Il me raconta son initiation, par un vieux de vingt ans alors qu’il avait douze ans, comment il l’avait vécu, la joie de cette découverte. Il me raconta ses progressions, ses amours et ses désespoirs. Il aimait se raconter et j’aimais écouter ses histoires sur un monde que je ne connaissais pas. Un monde qui n’était pas le mien, un monde qui me semblait si proche, si… tentant ? Jamais il ne m’interrogea sur ma vie sexuelle. Il savait ce que nous partagions, mais semblait indifférent à mes autres aventures. Heureusement, comment lui aurai-je décrit ma relation avec Camille, cette amitié fondante ? Comment lui dire ce que je ressentais pour Charly, alors qu’il ne se passait rien ? Lui, en revanche, ne me cachait pas qu’il avait d’autres partenaires. Je n’ai jamais su leur nom, seulement que nous étions plusieurs dans cette classe à avoir des pratiques particulières, selon son expression.
Il me parla de nos échanges, du plaisir qu’il avait avec moi, me répétant qu’il me trouvait excitant. Ces aveux me mettaient un peu mal à l’aise, touché par l’image érotique que je dégageais, troublé par sa nature. Entendre formuler ce que nous faisions le rendait trivial et complètement sexuel. Paradoxalement, cela me déculpabilisait, pour autant que je me sentisse coupable.
Si mes activités avec Fabrice étaient simples, faciles et satisfaisantes, mes relations avec Charly, Camille et Claire, m’apportaient beaucoup de plaisirs et autant de frustrations et d’interrogations. Le monde humain me semblait incompréhensible et trop compliqué. Je regrettais les contes de mon enfance : le prince rencontre la princesse, ils s’aiment immédiatement et ils ont plein d’enfants ! Facile.
Cette complexité apportait cependant d’autres attraits. D’abord, l’amusement, l’excitation, à comprendre, à démêler ces écheveaux. Surtout la richesse de ce qu’il y avait d’associer. La princesse, ou le prince, devaient, finalement, être assez ternes !

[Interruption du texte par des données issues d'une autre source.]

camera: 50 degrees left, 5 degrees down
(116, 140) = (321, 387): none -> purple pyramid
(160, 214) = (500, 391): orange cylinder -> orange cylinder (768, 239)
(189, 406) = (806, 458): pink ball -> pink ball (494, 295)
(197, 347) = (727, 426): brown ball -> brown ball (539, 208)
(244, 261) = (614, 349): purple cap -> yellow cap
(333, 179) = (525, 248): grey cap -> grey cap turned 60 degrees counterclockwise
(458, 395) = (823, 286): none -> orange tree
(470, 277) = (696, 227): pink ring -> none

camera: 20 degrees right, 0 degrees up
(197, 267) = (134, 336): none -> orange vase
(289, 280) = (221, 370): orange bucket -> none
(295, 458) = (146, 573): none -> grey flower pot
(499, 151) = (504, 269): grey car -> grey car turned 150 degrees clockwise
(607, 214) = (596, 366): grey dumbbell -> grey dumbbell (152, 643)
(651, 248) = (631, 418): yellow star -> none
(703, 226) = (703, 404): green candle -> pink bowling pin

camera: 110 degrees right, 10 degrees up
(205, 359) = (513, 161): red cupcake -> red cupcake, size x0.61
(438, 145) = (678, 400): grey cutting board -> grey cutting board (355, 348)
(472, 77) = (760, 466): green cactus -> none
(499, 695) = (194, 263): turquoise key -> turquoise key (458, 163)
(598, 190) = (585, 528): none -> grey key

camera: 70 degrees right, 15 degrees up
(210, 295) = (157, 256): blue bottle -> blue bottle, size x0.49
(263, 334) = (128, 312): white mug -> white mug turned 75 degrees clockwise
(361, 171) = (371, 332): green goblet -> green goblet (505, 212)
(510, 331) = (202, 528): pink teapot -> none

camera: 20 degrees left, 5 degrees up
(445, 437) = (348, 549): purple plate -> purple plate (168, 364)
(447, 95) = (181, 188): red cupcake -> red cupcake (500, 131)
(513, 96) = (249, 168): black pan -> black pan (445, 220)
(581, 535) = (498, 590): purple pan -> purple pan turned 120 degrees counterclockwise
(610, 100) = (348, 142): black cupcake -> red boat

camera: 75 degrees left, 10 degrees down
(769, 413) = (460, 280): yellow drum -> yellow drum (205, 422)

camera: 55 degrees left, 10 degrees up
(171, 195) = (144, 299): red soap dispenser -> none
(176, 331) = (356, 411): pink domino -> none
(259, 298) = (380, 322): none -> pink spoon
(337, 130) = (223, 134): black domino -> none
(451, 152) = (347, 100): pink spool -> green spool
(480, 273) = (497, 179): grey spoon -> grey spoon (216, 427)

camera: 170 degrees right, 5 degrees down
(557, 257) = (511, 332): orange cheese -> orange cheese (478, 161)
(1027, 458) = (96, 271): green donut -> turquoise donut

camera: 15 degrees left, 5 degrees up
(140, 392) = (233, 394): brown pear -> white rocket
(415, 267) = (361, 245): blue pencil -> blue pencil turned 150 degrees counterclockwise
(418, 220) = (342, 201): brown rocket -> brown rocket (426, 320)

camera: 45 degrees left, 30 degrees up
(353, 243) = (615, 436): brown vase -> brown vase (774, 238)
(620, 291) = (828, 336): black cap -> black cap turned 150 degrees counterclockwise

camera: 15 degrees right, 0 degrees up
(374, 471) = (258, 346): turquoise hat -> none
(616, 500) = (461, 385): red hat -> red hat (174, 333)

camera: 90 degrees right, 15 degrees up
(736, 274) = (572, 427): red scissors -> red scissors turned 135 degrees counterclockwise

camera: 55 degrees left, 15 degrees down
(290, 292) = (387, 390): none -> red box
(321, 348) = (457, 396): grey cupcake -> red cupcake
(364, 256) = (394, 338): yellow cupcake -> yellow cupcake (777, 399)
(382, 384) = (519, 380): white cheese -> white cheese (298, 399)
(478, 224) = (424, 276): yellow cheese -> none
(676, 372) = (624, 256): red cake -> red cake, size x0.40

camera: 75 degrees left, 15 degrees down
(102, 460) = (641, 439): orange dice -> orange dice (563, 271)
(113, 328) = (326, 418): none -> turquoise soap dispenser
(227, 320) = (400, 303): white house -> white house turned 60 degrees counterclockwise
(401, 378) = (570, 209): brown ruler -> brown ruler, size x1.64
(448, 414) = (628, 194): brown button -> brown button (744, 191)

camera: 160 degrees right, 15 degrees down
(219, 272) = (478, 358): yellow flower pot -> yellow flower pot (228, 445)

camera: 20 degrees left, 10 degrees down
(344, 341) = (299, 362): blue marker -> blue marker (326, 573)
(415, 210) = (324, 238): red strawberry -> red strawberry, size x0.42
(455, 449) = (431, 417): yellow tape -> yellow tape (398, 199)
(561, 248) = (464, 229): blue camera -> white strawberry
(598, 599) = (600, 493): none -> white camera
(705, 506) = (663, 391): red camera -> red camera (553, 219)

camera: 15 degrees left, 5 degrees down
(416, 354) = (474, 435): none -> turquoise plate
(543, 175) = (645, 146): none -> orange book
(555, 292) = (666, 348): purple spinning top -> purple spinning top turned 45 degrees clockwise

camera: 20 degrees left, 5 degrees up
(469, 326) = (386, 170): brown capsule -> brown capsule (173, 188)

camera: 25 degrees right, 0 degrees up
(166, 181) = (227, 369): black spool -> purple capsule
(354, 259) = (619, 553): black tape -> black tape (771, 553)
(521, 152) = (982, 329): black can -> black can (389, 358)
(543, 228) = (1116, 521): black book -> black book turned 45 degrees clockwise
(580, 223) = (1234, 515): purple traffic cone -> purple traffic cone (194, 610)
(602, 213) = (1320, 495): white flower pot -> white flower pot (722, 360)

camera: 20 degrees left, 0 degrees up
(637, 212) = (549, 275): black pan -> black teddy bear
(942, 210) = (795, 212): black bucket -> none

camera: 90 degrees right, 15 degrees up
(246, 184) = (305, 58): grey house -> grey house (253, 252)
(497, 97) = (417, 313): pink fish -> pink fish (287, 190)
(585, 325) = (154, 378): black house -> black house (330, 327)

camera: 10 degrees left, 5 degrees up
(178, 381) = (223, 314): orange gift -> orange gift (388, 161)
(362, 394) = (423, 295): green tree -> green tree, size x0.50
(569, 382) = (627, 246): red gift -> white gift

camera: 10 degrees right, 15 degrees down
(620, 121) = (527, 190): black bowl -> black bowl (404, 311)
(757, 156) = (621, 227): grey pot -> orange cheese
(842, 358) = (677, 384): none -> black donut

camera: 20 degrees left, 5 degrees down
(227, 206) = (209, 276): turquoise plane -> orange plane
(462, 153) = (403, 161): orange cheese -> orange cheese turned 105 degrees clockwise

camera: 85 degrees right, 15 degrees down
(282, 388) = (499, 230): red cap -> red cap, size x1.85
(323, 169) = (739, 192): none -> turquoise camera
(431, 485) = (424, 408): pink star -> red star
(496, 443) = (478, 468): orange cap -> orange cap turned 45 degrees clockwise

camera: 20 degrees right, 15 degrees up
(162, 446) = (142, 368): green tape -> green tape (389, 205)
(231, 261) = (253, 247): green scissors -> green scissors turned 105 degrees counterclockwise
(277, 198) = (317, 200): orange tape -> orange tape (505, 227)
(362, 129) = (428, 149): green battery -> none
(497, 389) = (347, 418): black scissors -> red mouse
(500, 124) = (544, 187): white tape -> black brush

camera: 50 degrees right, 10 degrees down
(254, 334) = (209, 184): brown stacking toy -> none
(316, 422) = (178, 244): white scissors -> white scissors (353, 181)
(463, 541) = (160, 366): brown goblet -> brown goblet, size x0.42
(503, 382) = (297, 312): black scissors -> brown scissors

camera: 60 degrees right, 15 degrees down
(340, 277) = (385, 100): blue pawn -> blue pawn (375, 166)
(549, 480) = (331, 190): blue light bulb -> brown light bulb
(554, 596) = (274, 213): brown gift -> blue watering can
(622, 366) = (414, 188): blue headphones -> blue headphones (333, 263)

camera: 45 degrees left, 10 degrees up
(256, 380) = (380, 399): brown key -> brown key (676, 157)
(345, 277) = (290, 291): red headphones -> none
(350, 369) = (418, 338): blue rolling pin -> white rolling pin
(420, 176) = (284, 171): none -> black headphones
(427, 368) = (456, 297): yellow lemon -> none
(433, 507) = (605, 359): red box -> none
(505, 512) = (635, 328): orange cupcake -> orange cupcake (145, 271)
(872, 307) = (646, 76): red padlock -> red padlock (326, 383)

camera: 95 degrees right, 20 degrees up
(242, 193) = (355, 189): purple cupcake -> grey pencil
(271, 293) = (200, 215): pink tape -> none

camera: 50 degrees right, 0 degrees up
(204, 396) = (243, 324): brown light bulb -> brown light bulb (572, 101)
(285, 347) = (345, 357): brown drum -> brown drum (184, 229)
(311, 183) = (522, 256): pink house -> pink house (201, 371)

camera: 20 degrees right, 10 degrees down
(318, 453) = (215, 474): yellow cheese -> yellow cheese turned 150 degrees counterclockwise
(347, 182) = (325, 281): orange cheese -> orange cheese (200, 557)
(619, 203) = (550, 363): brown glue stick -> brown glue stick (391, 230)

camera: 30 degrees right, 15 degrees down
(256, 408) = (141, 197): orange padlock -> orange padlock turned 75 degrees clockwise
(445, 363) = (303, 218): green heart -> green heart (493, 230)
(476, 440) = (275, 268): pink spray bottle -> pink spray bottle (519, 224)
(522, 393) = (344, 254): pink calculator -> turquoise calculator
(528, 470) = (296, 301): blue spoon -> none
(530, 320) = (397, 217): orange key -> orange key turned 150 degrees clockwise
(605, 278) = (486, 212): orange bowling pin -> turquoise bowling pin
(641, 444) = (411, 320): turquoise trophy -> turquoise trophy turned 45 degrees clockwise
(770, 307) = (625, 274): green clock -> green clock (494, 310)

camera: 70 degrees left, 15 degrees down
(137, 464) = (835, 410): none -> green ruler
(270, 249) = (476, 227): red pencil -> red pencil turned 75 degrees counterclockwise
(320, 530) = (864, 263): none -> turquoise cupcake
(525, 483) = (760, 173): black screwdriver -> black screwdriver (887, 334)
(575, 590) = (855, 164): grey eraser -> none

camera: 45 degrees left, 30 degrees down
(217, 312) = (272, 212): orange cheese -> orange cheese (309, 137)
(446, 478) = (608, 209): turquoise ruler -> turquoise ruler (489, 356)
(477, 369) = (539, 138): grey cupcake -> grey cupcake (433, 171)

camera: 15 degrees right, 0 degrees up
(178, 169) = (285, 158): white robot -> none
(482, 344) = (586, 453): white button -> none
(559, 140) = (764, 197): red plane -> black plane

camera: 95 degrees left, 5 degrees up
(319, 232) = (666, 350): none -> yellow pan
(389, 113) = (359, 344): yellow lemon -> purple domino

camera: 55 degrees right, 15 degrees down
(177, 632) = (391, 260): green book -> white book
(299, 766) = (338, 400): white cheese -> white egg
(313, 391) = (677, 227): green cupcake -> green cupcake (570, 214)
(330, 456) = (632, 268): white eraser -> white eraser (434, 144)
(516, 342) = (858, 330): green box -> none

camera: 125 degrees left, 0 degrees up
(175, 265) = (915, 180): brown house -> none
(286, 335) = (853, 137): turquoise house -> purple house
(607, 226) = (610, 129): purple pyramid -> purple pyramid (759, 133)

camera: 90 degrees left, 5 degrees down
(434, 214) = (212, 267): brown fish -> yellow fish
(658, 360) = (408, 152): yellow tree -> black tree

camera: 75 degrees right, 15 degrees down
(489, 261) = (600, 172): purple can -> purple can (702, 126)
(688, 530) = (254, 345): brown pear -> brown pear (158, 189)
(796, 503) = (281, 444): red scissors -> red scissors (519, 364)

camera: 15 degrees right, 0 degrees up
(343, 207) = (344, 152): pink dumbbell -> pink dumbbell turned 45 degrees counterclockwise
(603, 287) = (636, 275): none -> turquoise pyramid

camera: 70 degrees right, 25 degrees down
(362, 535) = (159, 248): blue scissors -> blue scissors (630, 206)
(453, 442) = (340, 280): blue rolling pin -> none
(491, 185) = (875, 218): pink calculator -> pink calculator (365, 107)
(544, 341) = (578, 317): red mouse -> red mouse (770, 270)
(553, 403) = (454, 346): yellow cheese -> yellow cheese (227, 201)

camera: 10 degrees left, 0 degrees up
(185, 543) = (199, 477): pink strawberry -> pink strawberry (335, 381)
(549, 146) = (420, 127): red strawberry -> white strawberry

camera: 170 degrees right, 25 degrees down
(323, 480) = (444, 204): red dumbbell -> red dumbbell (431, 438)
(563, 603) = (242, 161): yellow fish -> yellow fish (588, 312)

D’un côté, Claire et les autres filles, de l’autre Fabrice, Charly. Sans compter Camille, ailleurs, mais aimant. Quel sac de nœuds ! Personne ne m’avait parlé de l’attirance, de l’orientation, de la sexualité simplement. Je retournais ce fatras, me posant des questions sur moi, mes préférences. Je me rendis compte alors que, dans mon cas, tout était dissocié. Pour l’attrait intellectuel, l’esprit, la complicité, Delphine, mais sans tendresse. Pour la tendresse, les caresses, la chaleur, Charly, mais sans les paroles. Pour l’amitié, l’abandon, la confiance, Camille, mais sans le sexe. Pour la jouissance sexuelle, le plaisir brut, Fabrice, mais sans les sentiments. Pour la présence attentive, la sollicitude et les yeux d’amour, Claire. Étaient-ce les circonstances, les personnes ou moi qui morcelaient ainsi ma vie et mes sentiments ? Je tenais infiniment à chacun d’eux et aucun ne me contentait entièrement. Qu’est-ce que je recherchais ? Avec chacun, une félicité absolue, associée à une frustration totale. Je devais mal m’y prendre, voulant le meilleur en refusant d’admettre que la personne parfaite sur tous les plans n’existe pas. Ou si elle existe, on ne peut vivre avec elle, incapable de s’aligner. J’aimais trop chacun pour ce qu’ils m’apportaient. Je ne voulais rien abandonner. On verra bien comment cela va évoluer. Je voulais profiter de chacun de mes trésors.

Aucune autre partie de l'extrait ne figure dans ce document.